Mrs Patterson sold the house in 1996 to transport manager Matt Brady and his wife Mandy, who worked as a teaching assistant.
After around five years they decided they needed somewhere bigger and relocated to Leigh-on-Sea, taking advantage of the rising housing market and selling for £101,000, a profit of more than £40,000.
Speaking to The Telegraph in 2013, Mr Brady said: “We sacrificed hard to buy our first house. We got a lot of benefit from Lady Thatcher’s policy much later because we bought at the right time and were able to take advantage of the property boom.
“We wanted to get onto the property ladder. I would hate to be young now and trying to buy our first house.”
The next owner was single mother Angela Bacon, who spent two years in Amersham Road between 2001 and 2003.
She said she was proud of her former home’s link to the Right To Buy policy and had always supported the scheme.

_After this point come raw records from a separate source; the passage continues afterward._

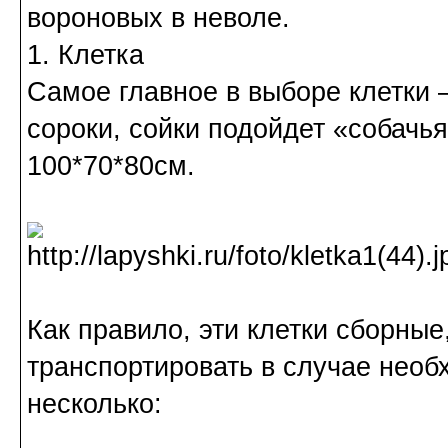
вороновых в неволе.
1. Клетка
Самое главное в выборе клетки –
сороки, сойки подойдет «собачь
100*70*80см.
Как правило, эти клетки сборные,
транспортировать в случае необ
несколько:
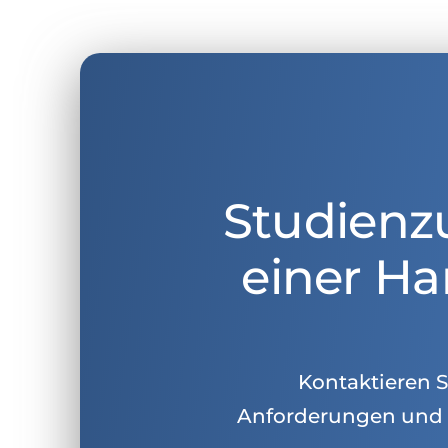
Studienz
einer Ha
Kontaktieren Si
Anforderungen und 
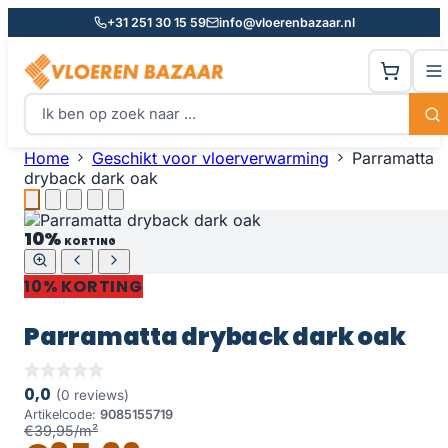
+31 251 30 15 59
info@vloerenbazaar.nl
Home
Geschikt voor vloerverwarming
Parramatta
dryback dark oak
10%
KORTING
10% KORTING
Parramatta dryback dark oak
0,0
(0 reviews)
Artikelcode:
9085155719
€39,95/m²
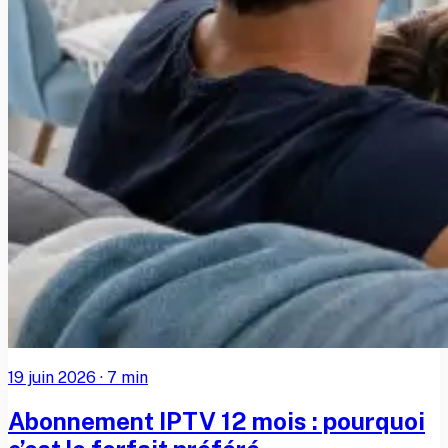
19 juin 2026
·
7
min
Abonnement IPTV 12 mois : pourquoi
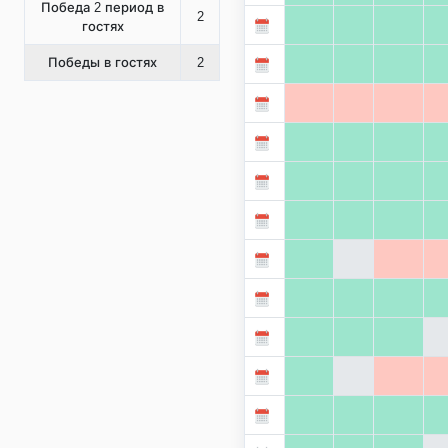
Победа 2 период в
2
гостях
Победы в гостях
2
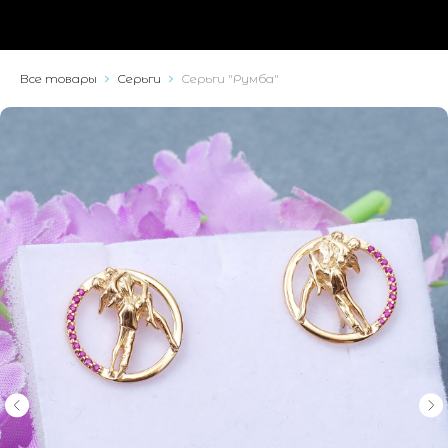
Все товары
Серьги
Серьги "Румба"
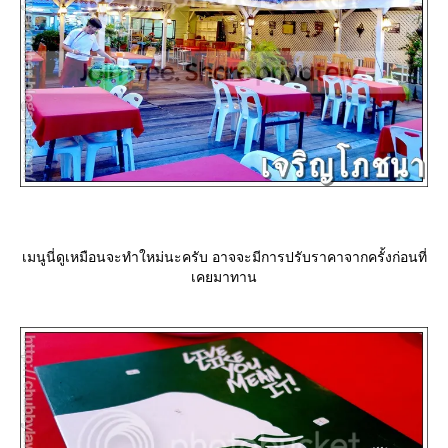
เมนูนี่ดูเหมือนจะทำใหม่นะครับ อาจจะมีการปรับราคาจากครั้งก่อนที่
เคยมาทาน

Miss Bacon said: “I thought it was a very good scheme. My mum and dad bought their houses that way. I think it helped people to get on the property ladder, because the discount really helped.

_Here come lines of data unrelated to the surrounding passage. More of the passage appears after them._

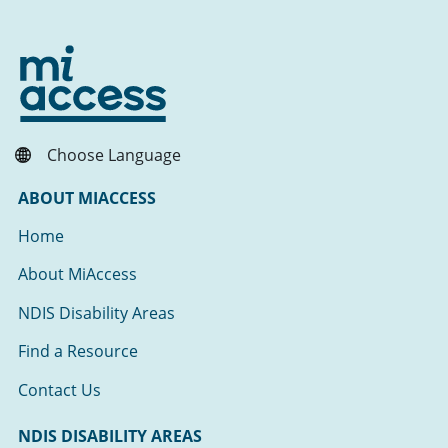
Choose Language
ABOUT MIACCESS
Home
About MiAccess
NDIS Disability Areas
Find a Resource
Contact Us
NDIS DISABILITY AREAS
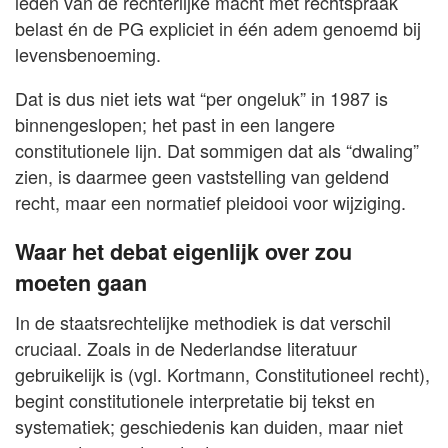
leden van de rechterlijke macht met rechtspraak
belast én de PG expliciet in één adem genoemd bij
levensbenoeming.
Dat is dus niet iets wat “per ongeluk” in 1987 is
binnengeslopen; het past in een langere
constitutionele lijn. Dat sommigen dat als “dwaling”
zien, is daarmee geen vaststelling van geldend
recht, maar een normatief pleidooi voor wijziging.
Waar het debat eigenlijk over zou
moeten gaan
In de staatsrechtelijke methodiek is dat verschil
cruciaal. Zoals in de Nederlandse literatuur
gebruikelijk is (vgl. Kortmann, Constitutioneel recht),
begint constitutionele interpretatie bij tekst en
systematiek; geschiedenis kan duiden, maar niet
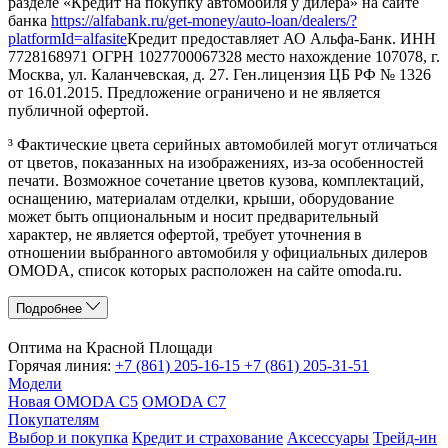
разделе «Кредит на покупку автомобиля у дилера» на сайте
банка
https://alfabank.ru/get-money/auto-loan/dealers/?
platformId=alfasite
Кредит предоставляет АО Альфа-Банк. ИНН
7728168971 ОГРН 1027700067328 место нахождение 107078, г.
Москва, ул. Каланчевская, д. 27. Ген.лицензия ЦБ РФ № 1326
от 16.01.2015. Предложение ограничено и не является
публичной офертой.
³ Фактические цвета серийных автомобилей могут отличаться
от цветов, показанных на изображениях, из-за особенностей
печати. Возможное сочетание цветов кузова, комплектаций,
оснащению, материалам отделки, крыши, оборудование
может быть опциональным и носит предварительный
характер, не является офертой, требует уточнения в
отношении выбранного автомобиля у официальных дилеров
OMODA, список которых расположен на сайте omoda.ru.
Подробнее
Оптима на Красной Площади
Горячая линия:
+7 (861) 205-16-15
+7 (861) 205-31-51
Модели
Новая OMODA C5
OMODA C7
Покупателям
Выбор и покупка
Кредит и страхование
Аксессуары
Трейд-ин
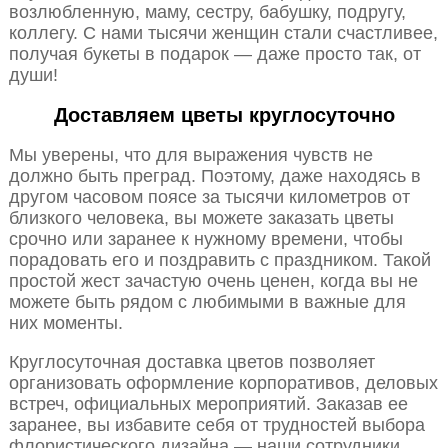
возлюбленную, маму, сестру, бабушку, подругу,
коллегу. С нами тысячи женщин стали счастливее,
получая букеты в подарок — даже просто так, от
души!
Доставляем цветы круглосуточно
Мы уверены, что для выражения чувств не
должно быть преград. Поэтому, даже находясь в
другом часовом поясе за тысячи километров от
близкого человека, вы можете заказать цветы
срочно или заранее к нужному времени, чтобы
порадовать его и поздравить с праздником. Такой
простой жест зачастую очень ценен, когда вы не
можете быть рядом с любимыми в важные для
них моменты.
Круглосуточная доставка цветов позволяет
организовать оформление корпоративов, деловых
встреч, официальных мероприятий. Заказав ее
заранее, вы избавите себя от трудностей выбора
флористического дизайна — наши сотрудники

“I made a £30,000 profit on the sale of Amersham Road. It was a lovely house.”
She added: “I think when Margaret Thatcher was Prime Minister; she did a lot for the country. As she was the first female, she got a lot more respect with her policies than a male would have. I was quite proud to be living in the house when I found out.”

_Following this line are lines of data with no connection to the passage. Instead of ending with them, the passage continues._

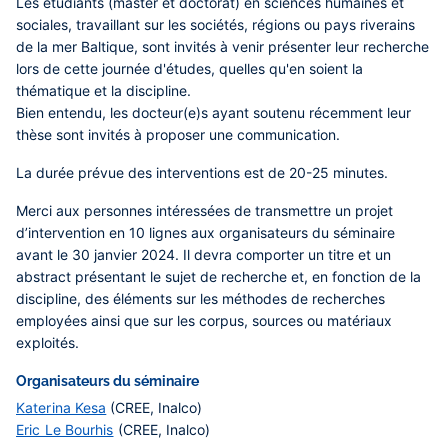
Les étudiants (master et doctorat) en sciences humaines et
sociales, travaillant sur les sociétés, régions ou pays riverains
de la mer Baltique, sont invités à venir présenter leur recherche
lors de cette journée d'études, quelles qu'en soient la
thématique et la discipline.
Bien entendu, les docteur(e)s ayant soutenu récemment leur
thèse sont invités à proposer une communication.
La durée prévue des interventions est de 20-25 minutes.
Merci aux personnes intéressées de transmettre un projet
d’intervention en 10 lignes aux organisateurs du séminaire
avant le 30 janvier 2024
. Il devra comporter un titre et un
abstract présentant le sujet de recherche et, en fonction de la
discipline, des éléments sur les méthodes de recherches
employées ainsi que sur les corpus, sources ou matériaux
exploités.
Organisateurs du séminaire
Katerina Kesa
(CREE, Inalco)
Eric Le Bourhis
(CREE, Inalco)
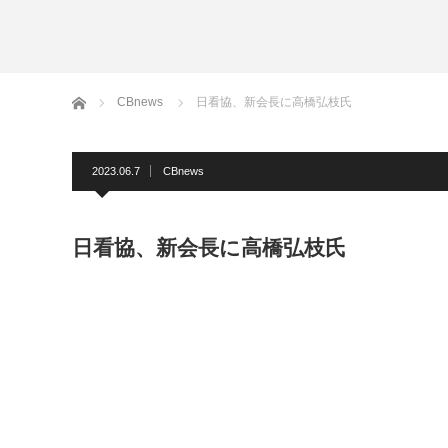
ホーム
CBnews
日看協、新会長に高橋弘枝氏
2023.06.7
CBnews
日看協、新会長に高橋弘枝氏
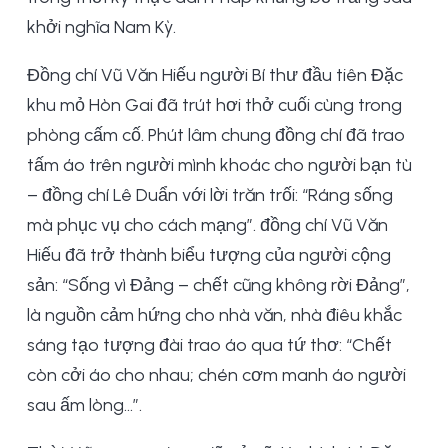
khởi nghĩa Nam Kỳ.
Đồng chí Vũ Văn Hiếu người Bí thư đầu tiên Đặc
khu mỏ Hòn Gai đã trút hơi thở cuối cùng trong
phòng cấm cố. Phút lâm chung đồng chí đã trao
tấm áo trên người mình khoác cho người bạn tù
– đồng chí Lê Duẩn với lời trăn trối: “Ráng sống
mà phục vụ cho cách mạng”. đồng chí Vũ Văn
Hiếu đã trở thành biểu tượng của người cộng
sản: “Sống vì Đảng – chết cũng không rời Đảng”,
là nguồn cảm hứng cho nhà văn, nhà điêu khắc
sáng tạo tượng đài trao áo qua tứ thơ: “Chết
còn cởi áo cho nhau; chén cơm manh áo người
sau ấm lòng…”.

Liam Shingler was the next to purchase 39 Amersham Road, in 2004, staying for three years before selling to Alan Masters and his wife Amy in 2007 for £183,000.
Mr Masters told The Telegraph that by the time he bought the house, he was only able to get on the property ladder thanks to financial support from his grandfather.
He explained: “The reality is it’s tough for people.
“The housing market hasn’t really done anything in the last six years, prices haven’t risen, but I don’t know where we would be if Mrs Thatcher hadn’t given people the opportunity to buy council houses back then.”
According to the report, 39 Amersham Road was later bought by a single Lithuanian woman in her twenties for £180,000.
She had been living in Hounslow but relocated the 35 miles across London to Essex.
It is not clear whether she is still the owner of the property.